I keep on gettin them! Attack of the e-mails!!!!


----------



## hawkchucker (Oct 5, 2007)

I only got 2 friends. I am so lonely!


----------



## Johnny Thunder (Feb 24, 2006)

Oh, dear Pyro, I feel so special now.


----------



## pyro (Oct 7, 2006)

johnnythunder said:


> Oh, dear Pyro, I feel so special now.


 i meant its a good way to get those who wait till the season to come on


----------



## tuck (Oct 27, 2007)

Pyro told me that if I didn't become his friend he would send out some guys to break my legs. I figured i better comply.


----------



## Moon Dog (Oct 3, 2006)

hawkchucker said:


> I only got 2 friends. I am so lonely!


That's one ore than I've got.


----------



## Moon Dog (Oct 3, 2006)

tuck said:


> Pyro told me that if I didn't become his friend he would send out some guys to break my legs. I figured i better comply.


Pyro, you better call off Guido & Hammer Head...


----------



## pyro (Oct 7, 2006)

Moon Dog said:


> Pyro, you better call off Guido & Hammer Head...


hey moon dog i think they'r headed your way


----------



## midnight_moon (Apr 28, 2008)

I only have two friends.....sniff...
Lets see..Click here, open in new window....Click to add
friend..No wait! I have to close this window first, then..
Oh heck! I wonder how many stamps I have left. I'll
just snail mail them out....


----------



## Frighteners Entertainment (Jan 24, 2006)

midnight_moon said:


> I only have two friends.....sniff...
> Lets see..Click here, open in new window....Click to add
> friend..No wait! I have to close this window first, then..
> Oh heck! I wonder how many stamps I have left. I'll
> just snail mail them out....


If you have me, then that's all you need...just ask anyone!


----------



## jdubbya (Nov 6, 2005)

Okay, I've had a few friend requests. How exactly do you go about activating/accepting these. Frankly, I don't see the point of it. I like message boards for the content, but not sure we need to identify certain online "friends", but anyway..what do you click/check/etc..
BTW Jeff, I got your request and there is a message section where you left me a note. How do you respond to this? I looked at the FAQ but it didn't make it clear.


----------



## Merlin (The Quiet One) (Feb 23, 2006)

Type their name in the blank box at the top and check friend request...adds them as a friend on your list and sends a request back to them for you to be added to their list of friends....I think....unless I just totally screwed up the request.


----------



## midnight_moon (Apr 28, 2008)

Frighteners Entertainment said:


> If you have me, then that's all you need...just ask anyone!

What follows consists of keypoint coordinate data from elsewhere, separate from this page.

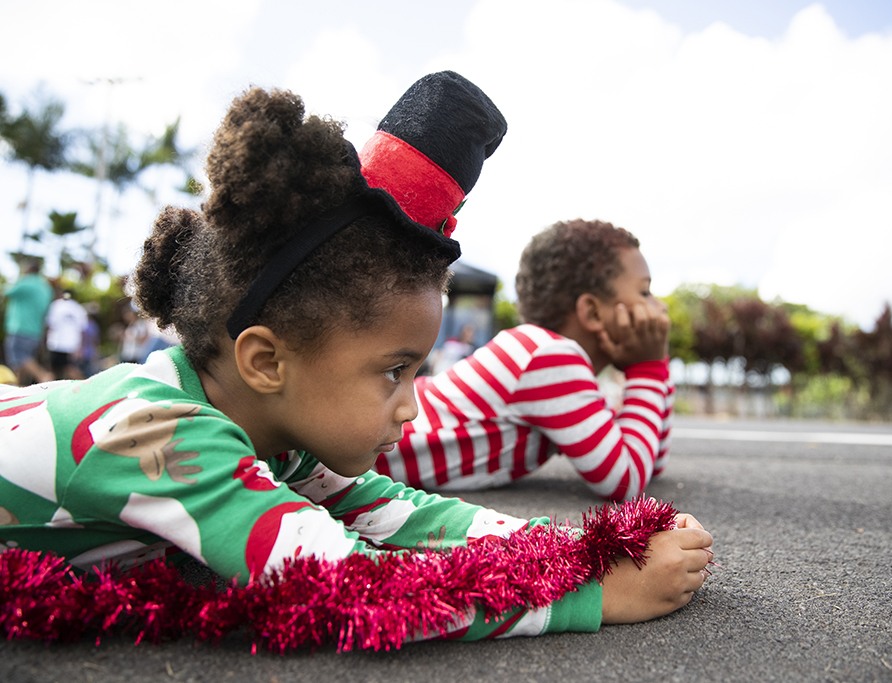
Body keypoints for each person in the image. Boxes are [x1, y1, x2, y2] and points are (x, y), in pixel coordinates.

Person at [0, 74, 712, 650]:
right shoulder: (158, 430)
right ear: (266, 361)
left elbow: (401, 513)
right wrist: (596, 593)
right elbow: (352, 583)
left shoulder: (268, 434)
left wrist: (586, 545)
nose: (411, 402)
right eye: (393, 370)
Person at [374, 219, 675, 502]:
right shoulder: (548, 357)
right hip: (368, 447)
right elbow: (626, 480)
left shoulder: (558, 369)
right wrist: (649, 367)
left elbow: (649, 460)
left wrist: (654, 364)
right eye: (645, 291)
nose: (658, 306)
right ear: (593, 312)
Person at [2, 258, 54, 384]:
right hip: (36, 331)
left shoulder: (26, 282)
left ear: (28, 270)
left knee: (19, 357)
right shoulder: (46, 287)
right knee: (23, 362)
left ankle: (43, 375)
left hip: (20, 328)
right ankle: (18, 389)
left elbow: (7, 291)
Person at [44, 289, 88, 380]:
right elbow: (82, 330)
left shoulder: (56, 305)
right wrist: (80, 347)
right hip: (72, 345)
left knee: (56, 370)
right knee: (69, 369)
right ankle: (84, 385)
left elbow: (49, 324)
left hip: (56, 344)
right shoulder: (79, 308)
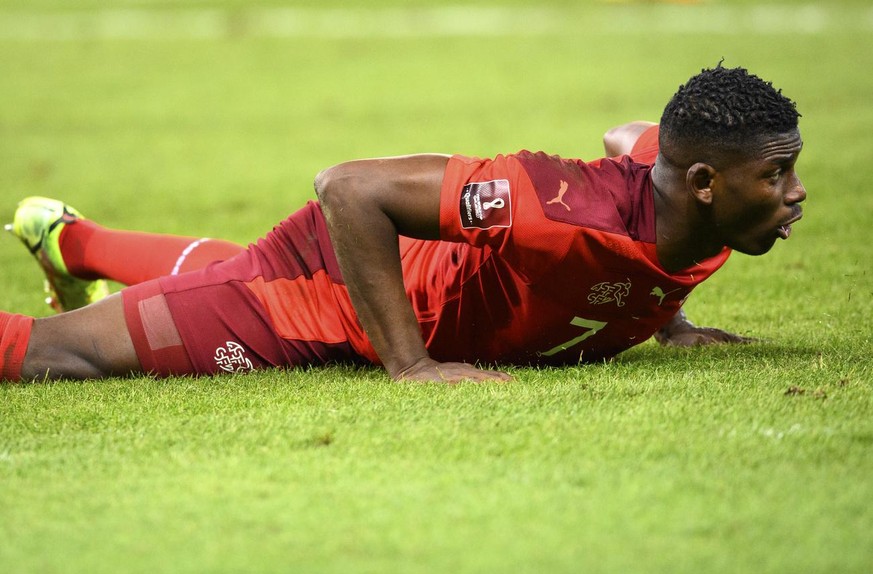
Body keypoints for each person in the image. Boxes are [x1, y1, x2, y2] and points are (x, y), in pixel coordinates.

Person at [0, 64, 805, 384]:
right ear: (700, 184)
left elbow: (631, 139)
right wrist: (411, 367)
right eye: (776, 174)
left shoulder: (706, 218)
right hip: (322, 292)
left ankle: (70, 240)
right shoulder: (555, 211)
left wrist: (670, 319)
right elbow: (349, 190)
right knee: (63, 354)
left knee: (215, 273)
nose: (794, 193)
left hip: (395, 272)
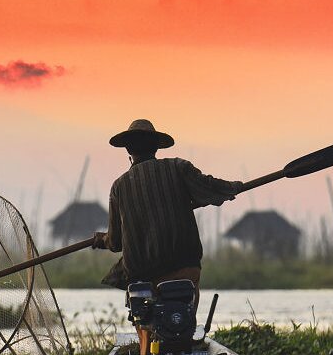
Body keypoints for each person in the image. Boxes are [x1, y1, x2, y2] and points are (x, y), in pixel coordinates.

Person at [94, 119, 244, 290]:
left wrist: (102, 240)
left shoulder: (119, 187)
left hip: (143, 274)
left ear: (128, 149)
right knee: (186, 311)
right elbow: (211, 187)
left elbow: (115, 242)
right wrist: (235, 187)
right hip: (186, 265)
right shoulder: (178, 167)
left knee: (137, 304)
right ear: (156, 147)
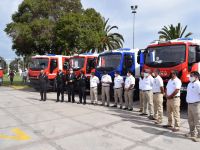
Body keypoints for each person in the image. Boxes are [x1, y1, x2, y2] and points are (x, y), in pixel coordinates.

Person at [185, 71, 200, 142]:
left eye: (191, 76)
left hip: (196, 105)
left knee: (197, 121)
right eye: (190, 75)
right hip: (189, 104)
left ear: (196, 77)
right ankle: (192, 133)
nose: (190, 77)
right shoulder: (189, 84)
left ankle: (199, 136)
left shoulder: (198, 84)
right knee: (190, 120)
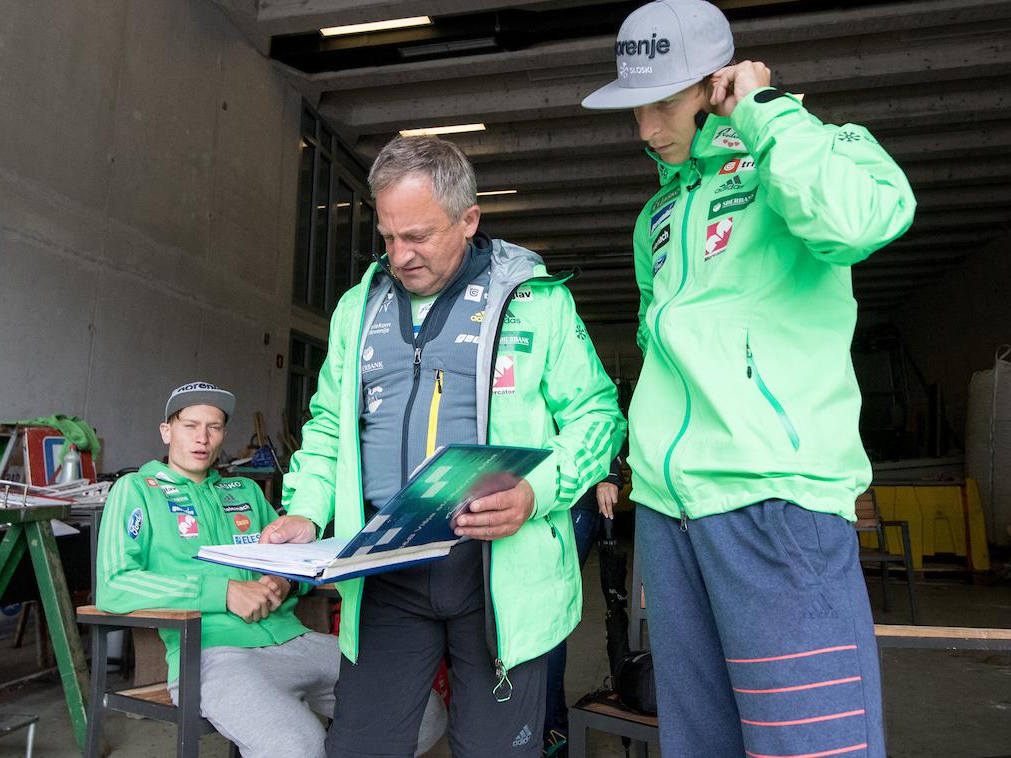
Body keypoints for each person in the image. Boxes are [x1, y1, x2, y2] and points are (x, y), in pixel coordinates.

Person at [581, 1, 916, 756]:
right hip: (672, 514)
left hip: (774, 499)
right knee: (699, 741)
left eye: (660, 103)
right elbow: (657, 344)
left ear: (714, 84)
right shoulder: (659, 215)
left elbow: (864, 220)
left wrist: (763, 113)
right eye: (633, 107)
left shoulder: (811, 149)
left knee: (811, 745)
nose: (643, 128)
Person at [262, 135, 626, 757]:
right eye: (387, 237)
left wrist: (536, 493)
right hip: (384, 571)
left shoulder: (537, 304)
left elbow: (597, 416)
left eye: (419, 237)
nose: (399, 256)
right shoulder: (359, 308)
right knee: (359, 748)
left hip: (497, 576)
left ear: (468, 219)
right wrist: (305, 507)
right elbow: (327, 424)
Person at [96, 381, 445, 758]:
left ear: (223, 434)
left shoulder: (244, 491)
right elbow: (115, 585)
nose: (202, 438)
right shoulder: (138, 490)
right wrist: (224, 593)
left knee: (425, 712)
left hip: (295, 640)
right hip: (214, 654)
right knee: (298, 747)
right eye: (189, 425)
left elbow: (298, 563)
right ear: (167, 431)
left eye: (213, 427)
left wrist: (285, 583)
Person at [542, 456, 623, 757]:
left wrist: (610, 474)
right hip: (533, 493)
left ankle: (553, 732)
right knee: (531, 609)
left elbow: (607, 413)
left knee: (549, 612)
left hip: (579, 496)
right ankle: (534, 724)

yep! cool! then that's all i need.
btw, i tried to make some hands out of the flex wax last night.
next time, i think i will stay sober, and turn the heat down just
a tad!


----------



## pyro (Oct 7, 2006)

jdubbya said:


> Okay, I've had a few friend requests. How exactly do you go about activating/accepting these. Frankly, I don't see the point of it. I like message boards for the content, but not sure we need to identify certain online "friends", but anyway..what do you click/check/etc..
> BTW Jeff, I got your request and there is a message section where you left me a note. How do you respond to this? I looked at the FAQ but it didn't make it clear.

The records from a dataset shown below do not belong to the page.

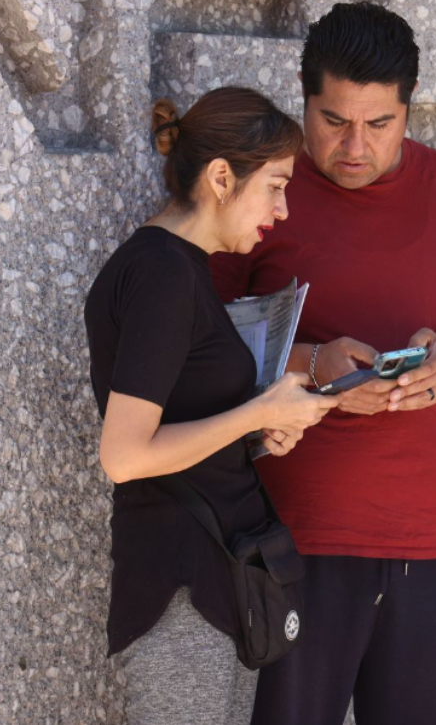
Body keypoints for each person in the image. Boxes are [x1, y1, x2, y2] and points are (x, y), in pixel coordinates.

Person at [210, 2, 436, 725]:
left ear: (407, 110)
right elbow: (195, 341)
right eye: (333, 121)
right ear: (304, 100)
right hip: (294, 544)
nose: (354, 145)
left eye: (379, 124)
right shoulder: (261, 188)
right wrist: (310, 366)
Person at [83, 87, 340, 725]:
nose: (283, 210)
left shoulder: (183, 268)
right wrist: (255, 414)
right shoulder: (163, 274)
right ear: (222, 177)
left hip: (217, 573)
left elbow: (177, 420)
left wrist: (259, 431)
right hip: (181, 582)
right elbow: (123, 456)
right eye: (276, 186)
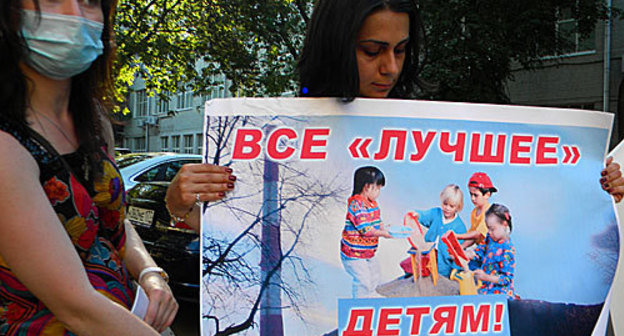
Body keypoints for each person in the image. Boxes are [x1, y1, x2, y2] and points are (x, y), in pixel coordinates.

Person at [0, 0, 176, 334]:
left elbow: (114, 222)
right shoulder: (5, 146)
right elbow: (76, 307)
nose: (74, 15)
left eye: (90, 2)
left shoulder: (94, 120)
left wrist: (151, 275)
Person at [341, 166, 393, 298]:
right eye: (377, 188)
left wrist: (384, 228)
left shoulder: (372, 203)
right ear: (367, 187)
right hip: (353, 253)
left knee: (375, 273)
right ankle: (361, 302)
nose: (378, 192)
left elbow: (376, 221)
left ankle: (371, 294)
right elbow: (366, 229)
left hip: (367, 251)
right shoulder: (356, 205)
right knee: (362, 279)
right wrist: (383, 234)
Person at [408, 184, 467, 278]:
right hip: (427, 255)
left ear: (458, 207)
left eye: (451, 206)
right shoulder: (436, 213)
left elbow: (458, 252)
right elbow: (424, 215)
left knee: (439, 277)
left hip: (444, 265)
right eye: (445, 204)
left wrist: (456, 270)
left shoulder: (459, 227)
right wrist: (417, 214)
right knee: (410, 265)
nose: (447, 208)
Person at [465, 203, 516, 299]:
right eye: (488, 228)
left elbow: (506, 279)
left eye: (492, 229)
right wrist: (471, 254)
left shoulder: (508, 249)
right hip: (485, 291)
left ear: (504, 224)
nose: (489, 232)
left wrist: (486, 277)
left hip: (500, 297)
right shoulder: (489, 238)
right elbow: (479, 251)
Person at [456, 172, 497, 249]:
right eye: (471, 194)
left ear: (487, 195)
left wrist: (458, 236)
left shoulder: (489, 213)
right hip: (481, 249)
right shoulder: (474, 212)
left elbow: (478, 234)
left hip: (492, 251)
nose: (472, 198)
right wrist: (461, 247)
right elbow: (472, 236)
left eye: (476, 195)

next to the message is a link to view coversation click on that and respond


----------



## Lilly (Jun 13, 2006)

midnight_moon said:


> btw, i tried to make some hands out of the flex wax last night.
> next time, i think i will stay sober, and turn the heat down just
> a tad!


just a tad though


----------



## Sickie Ickie (Jun 20, 2006)

Naaaaah This way the pain has to fight like salmon to go upstream against the alcohol. :laugheton:


----------



## Fenirus (Apr 3, 2008)

hehehehe i would love to have more friends
the more the merrier


----------